*** Begin section ***

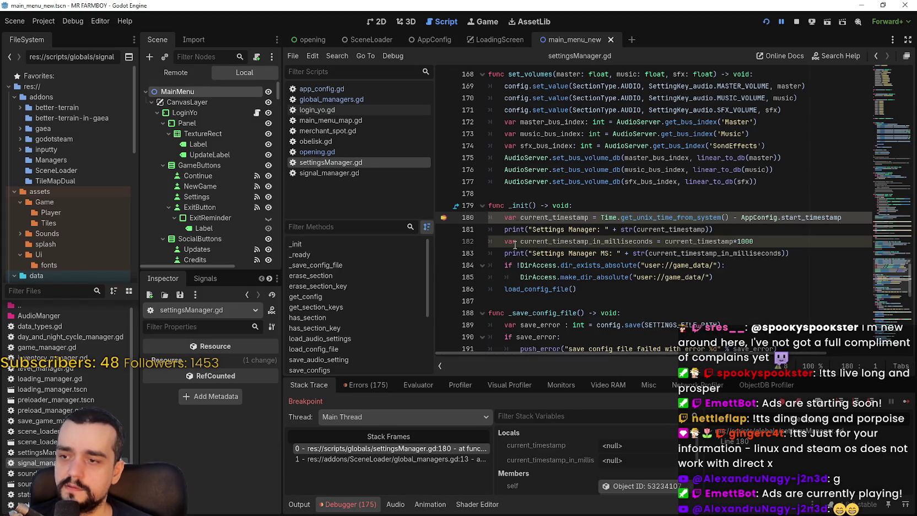
{"action": "left_click", "coordinate": [906, 403]}
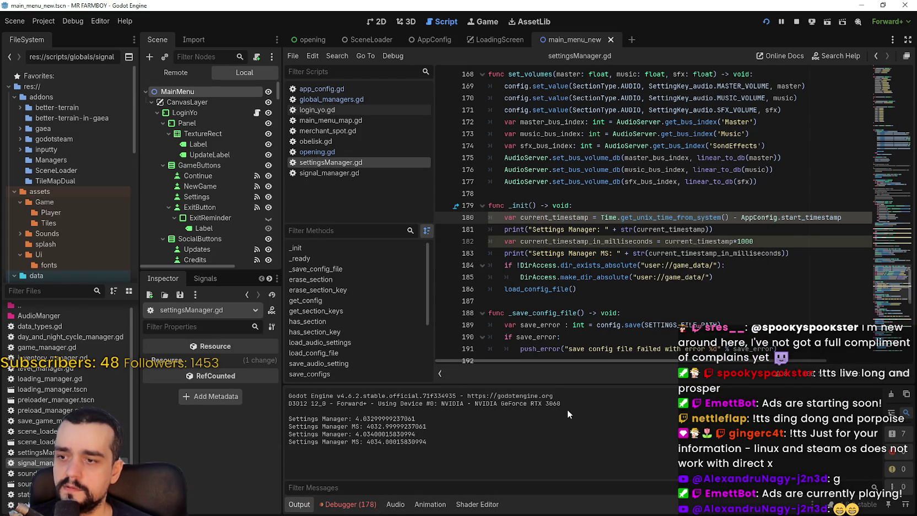
{"action": "key", "text": "F5"}
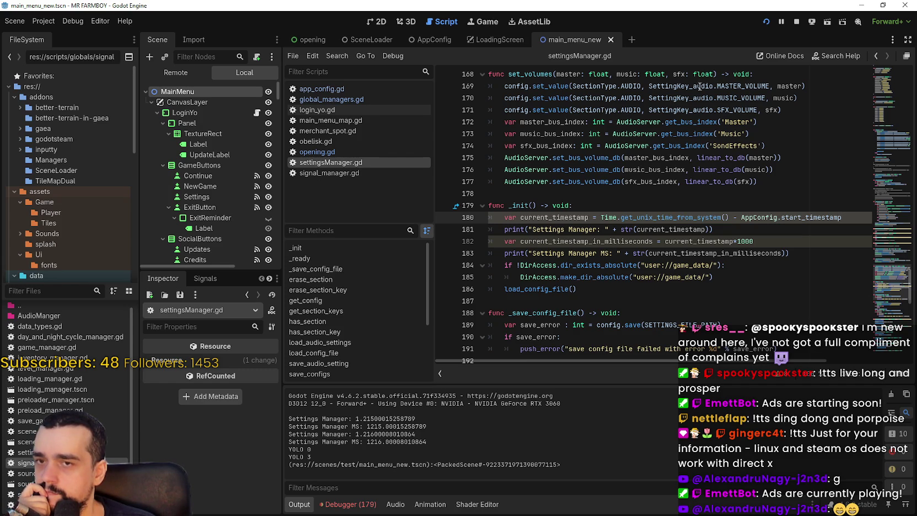
{"action": "left_click", "coordinate": [766, 21]}
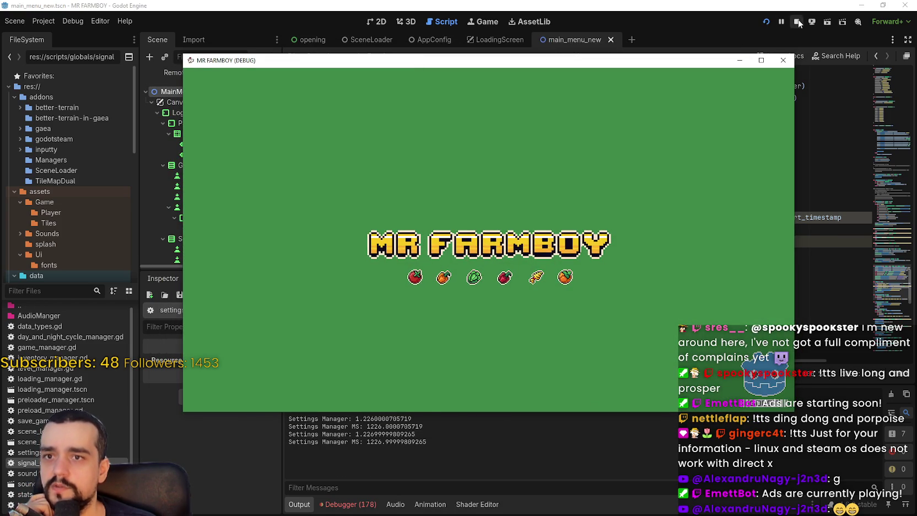
{"action": "left_click", "coordinate": [797, 22]}
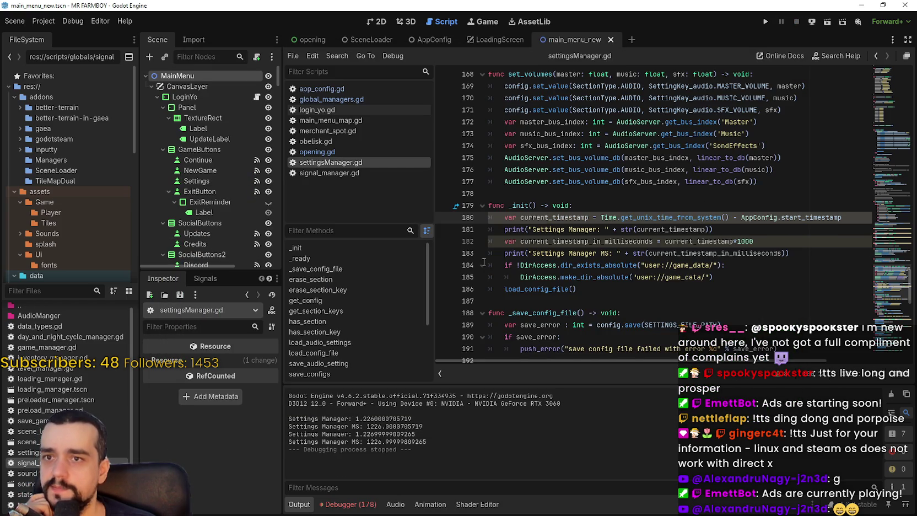
Step: Comment out lines 15, 13 and the _ready header in global_managers.gd again and save
{"action": "left_click", "coordinate": [325, 100]}
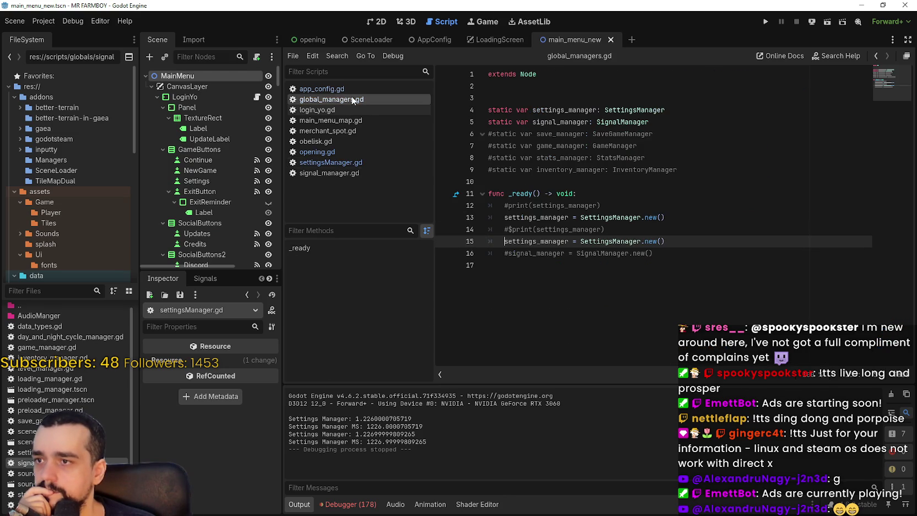
{"action": "key", "text": "ctrl+k"}
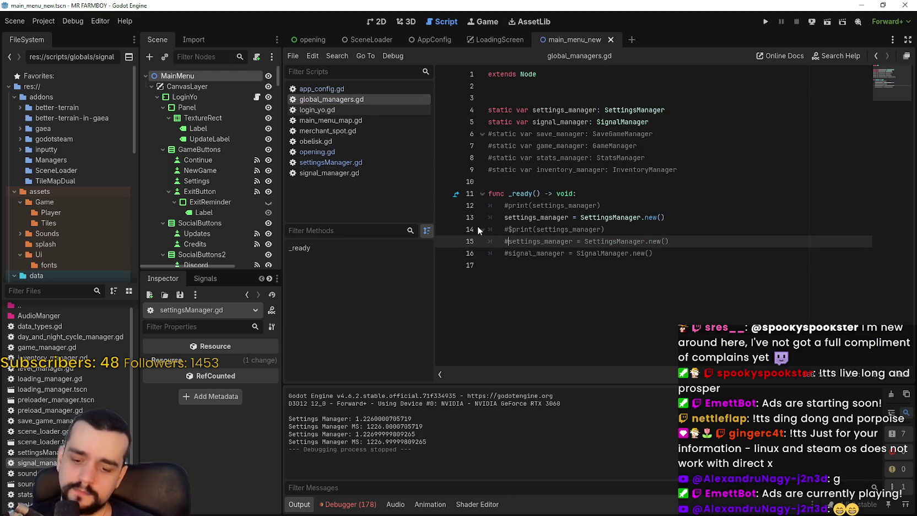
{"action": "left_click", "coordinate": [505, 217]}
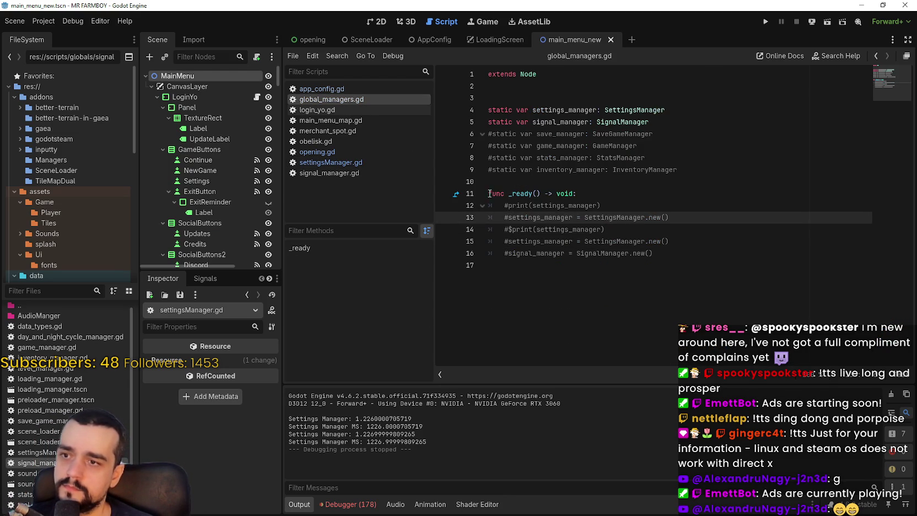
{"action": "key", "text": "ctrl+k"}
{"action": "left_click", "coordinate": [489, 193]}
{"action": "key", "text": "ctrl+k"}
{"action": "key", "text": "ctrl+s"}
{"action": "left_click", "coordinate": [515, 183]}
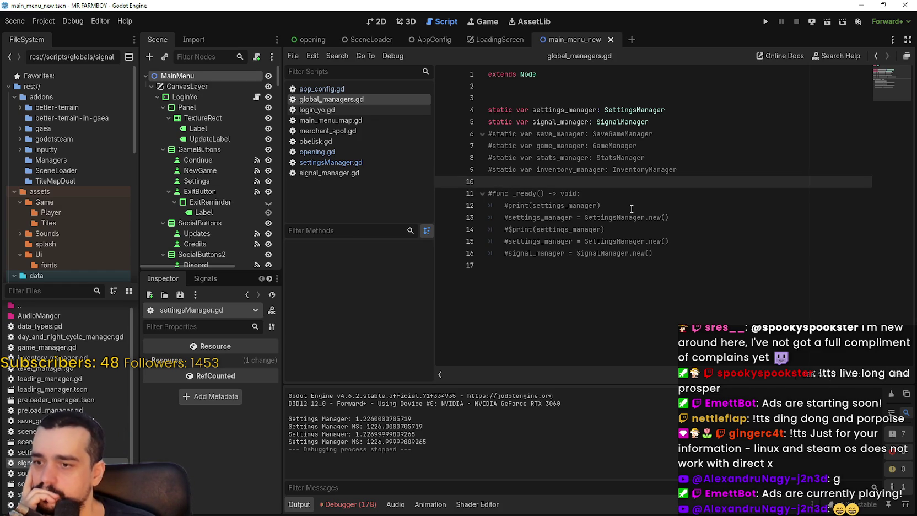
Step: Run and stop the game, then bring up opening.gd
{"action": "left_click", "coordinate": [765, 23]}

*** End section ***

PROMPT: Could you retype every record above exactly, leaving the pictures out?

RESPONSE:
{"action": "left_click", "coordinate": [906, 403]}
{"action": "key", "text": "F5"}
{"action": "left_click", "coordinate": [766, 21]}
{"action": "left_click", "coordinate": [797, 22]}
Step: Comment out lines 15, 13 and the _ready header in global_managers.gd again and save
{"action": "left_click", "coordinate": [325, 100]}
{"action": "key", "text": "ctrl+k"}
{"action": "left_click", "coordinate": [505, 217]}
{"action": "key", "text": "ctrl+k"}
{"action": "left_click", "coordinate": [489, 193]}
{"action": "key", "text": "ctrl+k"}
{"action": "key", "text": "ctrl+s"}
{"action": "left_click", "coordinate": [515, 183]}
Step: Run and stop the game, then bring up opening.gd
{"action": "left_click", "coordinate": [765, 23]}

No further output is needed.